Factors Influencing LLM Performance
Research presents a "teleological" approach, prioritizing the goals and environment that shape LLMs. This perspective presupposes LLM accuracy is influenced by:
- Task probability: LLMs excel at tasks reflecting high-frequency examples in training data.
- Output probability: Deterministic tasks notwithstanding, models lean towards higher accuracy for more probable outputs.
- Input probability: Effectiveness may be impacted by the provided input's likelihood, although less than output probability.
Empirical Validation
Evaluations encompass eleven distinct tasks, revealing three key influences:
- LLM accuracy aligns with task frequency; common tasks bring greater success than their rare counterparts.
- Even when tasks don't rely on it, the probability of target outputs can unexpectedly dictate LLM performance.
- While input probability partially shapes LLM behavior, it's overshadowed by the decisive sway of output probability.
What stands out is an asymmetry; models are more affected by the likelihood of what they generate (outputs) than by the likelihood of the information they receive (inputs).
Beyond Probability: Other Characteristic Phenomena
- Lack of Embodiment: LLMs may fumble tasks easily solved by humans using physical interaction, e.g., applying a keyboard-based cipher.

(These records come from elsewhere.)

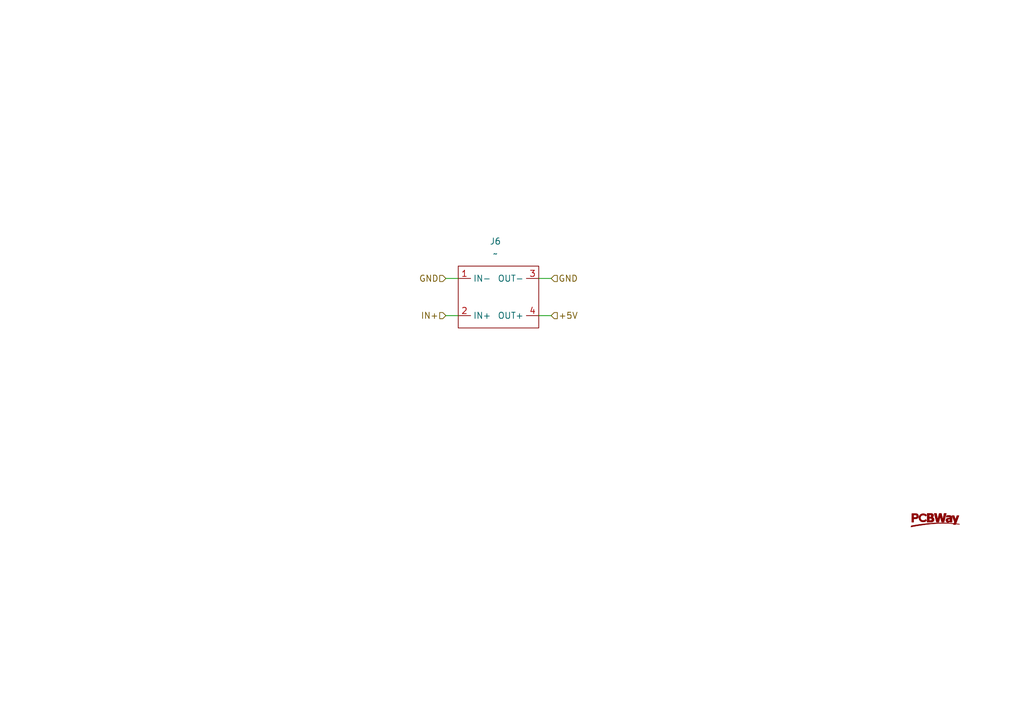
<source format=kicad_sch>
(kicad_sch
	(version 20250114)
	(generator "eeschema")
	(generator_version "9.0")
	(uuid "2b6d4934-f26b-4a9c-be2f-091658a1cf69")
	(paper "A5")
	(title_block
		(title "Mole Beacon")
		(date "05.10.2025")
		(rev "2.1")
		(company "Peter Siegmund")
		(comment 1 "kicad@mars3142.org")
		(comment 2 "https://wiki.mars3142.dev/project/maerklin/warnemuende/lighthouse/start")
	)
	
	(wire
		(pts
			(xy 113.03 57.15) (xy 110.49 57.15)
		)
		(stroke
			(width 0)
			(type default)
		)
		(uuid "4453f97c-cdbc-4460-9e53-f51c10cc29a5")
	)
	(wire
		(pts
			(xy 91.44 64.77) (xy 93.98 64.77)
		)
		(stroke
			(width 0)
			(type default)
		)
		(uuid "67c206ab-60ee-4c7c-b954-bee69696c05f")
	)
	(wire
		(pts
			(xy 113.03 64.77) (xy 110.49 64.77)
		)
		(stroke
			(width 0)
			(type default)
		)
		(uuid "9ed28e20-21fd-46b1-a63e-a1e91617e8d5")
	)
	(wire
		(pts
			(xy 91.44 57.15) (xy 93.98 57.15)
		)
		(stroke
			(width 0)
			(type default)
		)
		(uuid "b8ec37a6-0ec9-4e6a-9799-41ba25c072f8")
	)
	(hierarchical_label "+5V"
		(shape input)
		(at 113.03 64.77 0)
		(effects
			(font
				(size 1.27 1.27)
			)
			(justify left)
		)
		(uuid "49736fc8-7582-437f-b944-e335a12eb6ef")
	)
	(hierarchical_label "GND"
		(shape input)
		(at 91.44 57.15 180)
		(effects
			(font
				(size 1.27 1.27)
			)
			(justify right)
		)
		(uuid "7a2c1cd9-2455-4c87-a3c7-0b784b36e211")
	)
	(hierarchical_label "IN+"
		(shape input)
		(at 91.44 64.77 180)
		(effects
			(font
				(size 1.27 1.27)
			)
			(justify right)
		)
		(uuid "a24b21ef-aabc-4e5d-b273-111ad1e61ae6")
	)
	(hierarchical_label "GND"
		(shape input)
		(at 113.03 57.15 0)
		(effects
			(font
				(size 1.27 1.27)
			)
			(justify left)
		)
		(uuid "bc457276-adce-45f2-9626-ce9aff50f3ce")
	)
	(symbol
		(lib_id "pcbway:LOGO")
		(at 191.77 106.68 0)
		(unit 1)
		(exclude_from_sim no)
		(in_bom yes)
		(on_board yes)
		(dnp no)
		(fields_autoplaced yes)
		(uuid "1cf32eeb-f182-44f8-a55b-83c815fa5863")
		(property "Reference" "#G2"
			(at 191.77 105.2885 0)
			(effects
				(font
					(size 1.27 1.27)
				)
				(hide yes)
			)
		)
		(property "Value" "LOGO"
			(at 191.77 108.0715 0)
			(effects
				(font
					(size 1.27 1.27)
				)
				(hide yes)
			)
		)
		(property "Footprint" ""
			(at 191.77 106.68 0)
			(effects
				(font
					(size 1.27 1.27)
				)
				(hide yes)
			)
		)
		(property "Datasheet" ""
			(at 191.77 106.68 0)
			(effects
				(font
					(size 1.27 1.27)
				)
				(hide yes)
			)
		)
		(property "Description" ""
			(at 191.77 106.68 0)
			(effects
				(font
					(size 1.27 1.27)
				)
				(hide yes)
			)
		)
		(instances
			(project "mcu_board"
				(path "/7f117d42-0d8b-4a32-a9d3-0b04c0222a5a/3530c7d0-16a6-4646-8301-a5537eed1d29"
					(reference "#G2")
					(unit 1)
				)
			)
		)
	)
	(symbol
		(lib_id "aliexpress:Buck_Converter")
		(at 101.6 60.96 0)
		(unit 1)
		(exclude_from_sim no)
		(in_bom yes)
		(on_board yes)
		(dnp no)
		(fields_autoplaced yes)
		(uuid "b229468b-72ca-47f8-8cce-9b4eb7310737")
		(property "Reference" "J6"
			(at 101.6 49.53 0)
			(effects
				(font
					(size 1.27 1.27)
				)
			)
		)
		(property "Value" "~"
			(at 101.6 52.07 0)
			(effects
				(font
					(size 1.27 1.27)
				)
			)
		)
		(property "Footprint" "aliexpress:Buck Converter (30V to 5V)"
			(at 101.6 60.96 0)
			(effects
				(font
					(size 1.27 1.27)
				)
				(hide yes)
			)
		)
		(property "Datasheet" ""
			(at 101.6 60.96 0)
			(effects
				(font
					(size 1.27 1.27)
				)
				(hide yes)
			)
		)
		(property "Description" ""
			(at 101.6 60.96 0)
			(effects
				(font
					(size 1.27 1.27)
				)
				(hide yes)
			)
		)
		(pin "4"
			(uuid "b5d773f6-ff23-4250-ad99-ddc43d1dce14")
		)
		(pin "3"
			(uuid "a6ca6a9e-52e1-423f-b1b3-910fc7ca555d")
		)
		(pin "2"
			(uuid "90722ccd-14f2-44b4-822c-7792d3188d0e")
		)
		(pin "1"
			(uuid "41ee7aa9-98e6-4e48-805e-fe101b8b3930")
		)
		(instances
			(project "mcu_board"
				(path "/7f117d42-0d8b-4a32-a9d3-0b04c0222a5a/3530c7d0-16a6-4646-8301-a5537eed1d29"
					(reference "J6")
					(unit 1)
				)
			)
		)
	)
)

</source>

- Sensitivity to Wording: The exact phrasing, even for similar ideas, can elicit divergent LLM responses, revealing a heavy reliance on language patterns.
Implications for LLM Application
The work advises caution when employing LLMs for rare tasks (due to probability biases) and situations requiring low-probability text generation. Advanced prompting strategies and scaling might uplift model performance, but fundamental tendencies persist, stressing the need for an approach informed by the intrinsic training nature of LLMs.
Closing Thoughts
As LLMs continue to advance in capability, comprehending their ingrained biases and operational nuances becomes more critical. This paper underscores the importance of aligning LLM evaluations with their foundational training aspects to navigate their capabilities and boundaries accurately.